Kann das jemand Testen?

Gruß Dieter


----------



## Till (26. Sep. 2011)

Eine .htaccess Datei im apache Webserver kann immer nur Seiten beeinflussen, die unter dem vhost laufen. Das ist bei jedem Apache so, unabhängig ob Du ISPConfig verwendest oder nicht. Dein Problem hat also mit der Verwendung von ISPConfig nichts zu tun, sondern damit überw elchen vhost Du squirrelmail aufrufst. Squirrelmail ist ja bei den meisetn Linux Distributionen als apache Alias eingebunden, wenn Du also squirrelmail über eine Domain oder Aliaspomain aufrufst eines, die von apache über den Vhost geroutet wird der eine bestimmte .htaccess Datei enthält, so wird apache den Inhalt der .hatccess Datei auf diese URL's anwenden. Wenn diese .htaccess datei dann nicht kompatibel mit squirrelmail ist, so wird squirrelmail nicht funktionieren.

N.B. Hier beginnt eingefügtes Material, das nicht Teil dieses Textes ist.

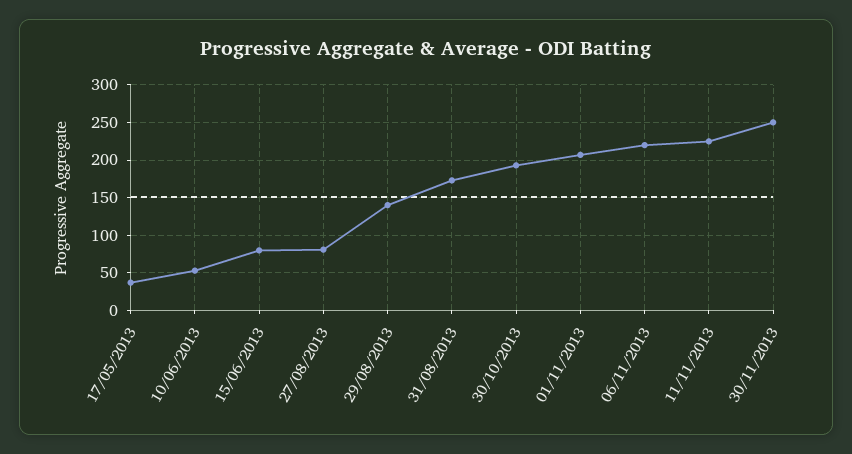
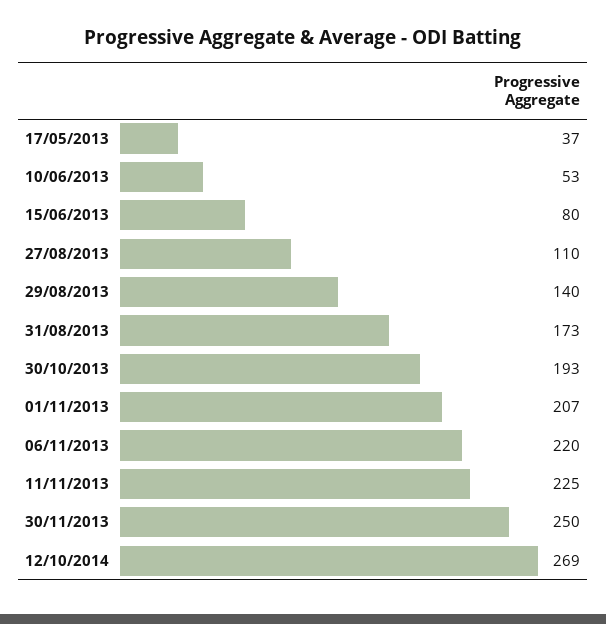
  {
    "17/05/2013": 37,
    "10/06/2013": 53,
    "15/06/2013": 80,
-   "27/08/2013": 80,
+   "27/08/2013": 110,
    "29/08/2013": 140,
    "31/08/2013": 173,
    "30/10/2013": 193,
    "01/11/2013": 207,
    "06/11/2013": 220,
    "11/11/2013": 225,
-   "30/11/2013": 250
+   "30/11/2013": 250,
+   "12/10/2014": 269
  }

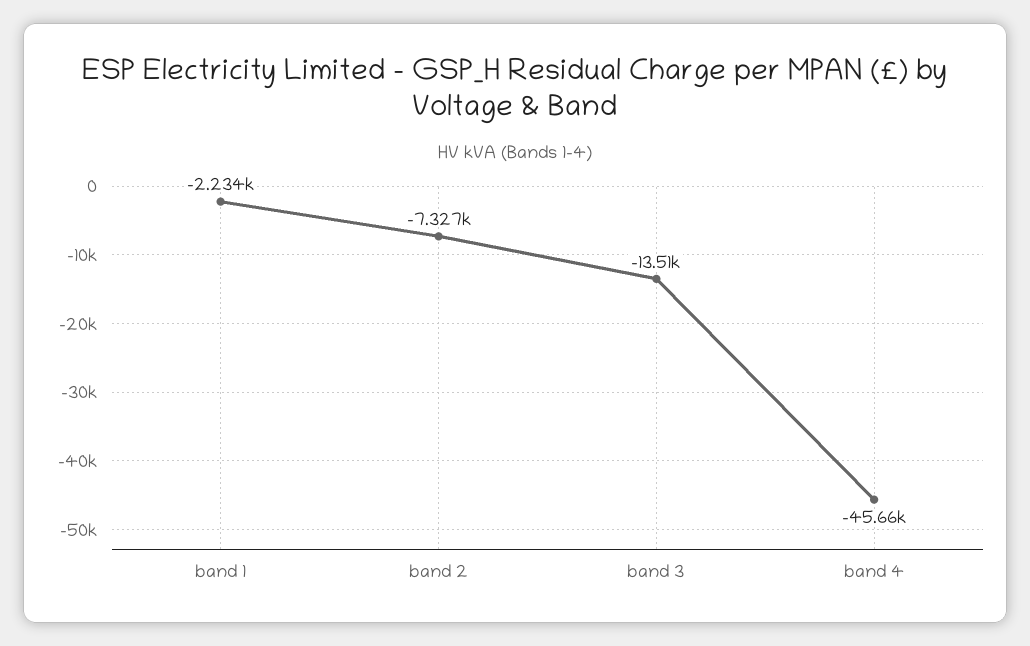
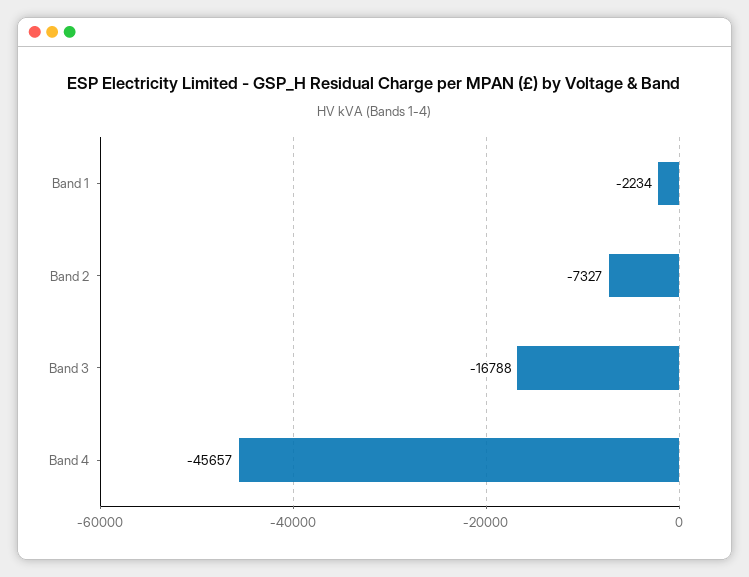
  {
    "band 1": -2234,
    "band 2": -7327,
-   "band 3": -13510,
+   "band 3": -16788,
    "band 4": -45657
  }

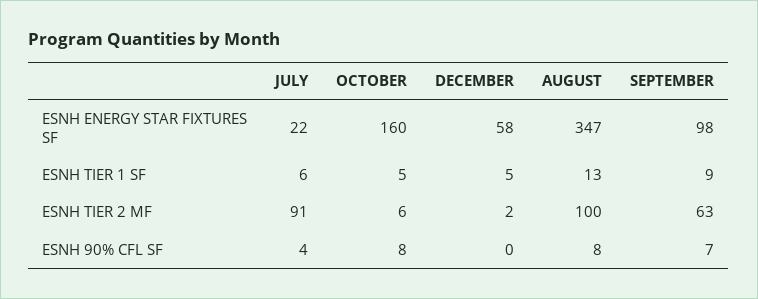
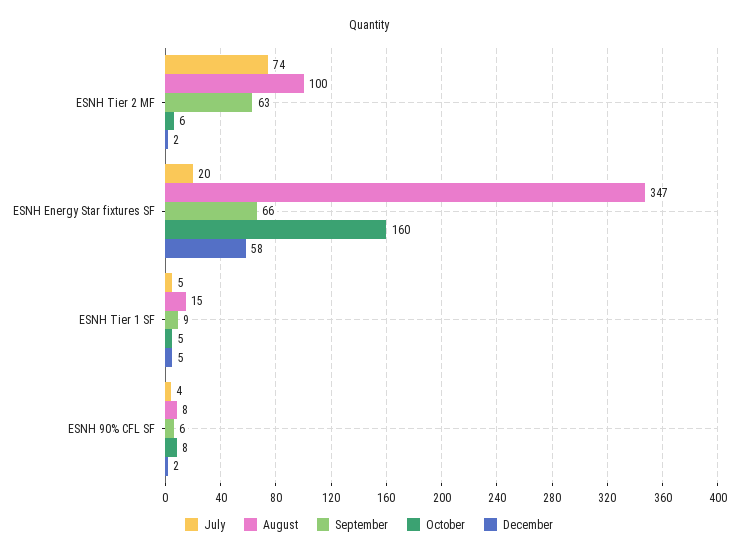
  {
    "JULY": {
-     "ESNH ENERGY STAR FIXTURES SF": 22,
+     "ESNH ENERGY STAR FIXTURES SF": 20,
-     "ESNH TIER 1 SF": 6,
+     "ESNH TIER 1 SF": 5,
-     "ESNH TIER 2 MF": 91,
+     "ESNH TIER 2 MF": 74,
      "ESNH 90% CFL SF": 4
    },
    "OCTOBER": {
      "ESNH ENERGY STAR FIXTURES SF": 160,
      "ESNH TIER 1 SF": 5,
      "ESNH TIER 2 MF": 6,
      "ESNH 90% CFL SF": 8
    },
    "DECEMBER": {
      "ESNH ENERGY STAR FIXTURES SF": 58,
      "ESNH TIER 1 SF": 5,
      "ESNH TIER 2 MF": 2,
-     "ESNH 90% CFL SF": 0
+     "ESNH 90% CFL SF": 2
    },
    "AUGUST": {
      "ESNH ENERGY STAR FIXTURES SF": 347,
-     "ESNH TIER 1 SF": 13,
+     "ESNH TIER 1 SF": 15,
      "ESNH TIER 2 MF": 100,
      "ESNH 90% CFL SF": 8
    },
    "SEPTEMBER": {
-     "ESNH ENERGY STAR FIXTURES SF": 98,
+     "ESNH ENERGY STAR FIXTURES SF": 66,
      "ESNH TIER 1 SF": 9,
      "ESNH TIER 2 MF": 63,
-     "ESNH 90% CFL SF": 7
+     "ESNH 90% CFL SF": 6
    }
  }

Da gibt es dann verschiedene Lösungen:

a) Ruf squirrelmail über einen anderen vhost auf. Z.b. indem Du einen vhost für mail.serverdomain.de anlegst welcher nicht diese .htaccess datei enthält.

Oder b) finde raus welcher Teil der .htaccess datei nicht mit squirrelmail funktioniert und ändere diesen.

Oder c) Installiere squirelmail in einem separaten vhost und deaktiviere den Alias für squirrelmail in der apaceh Konfiguration.


----------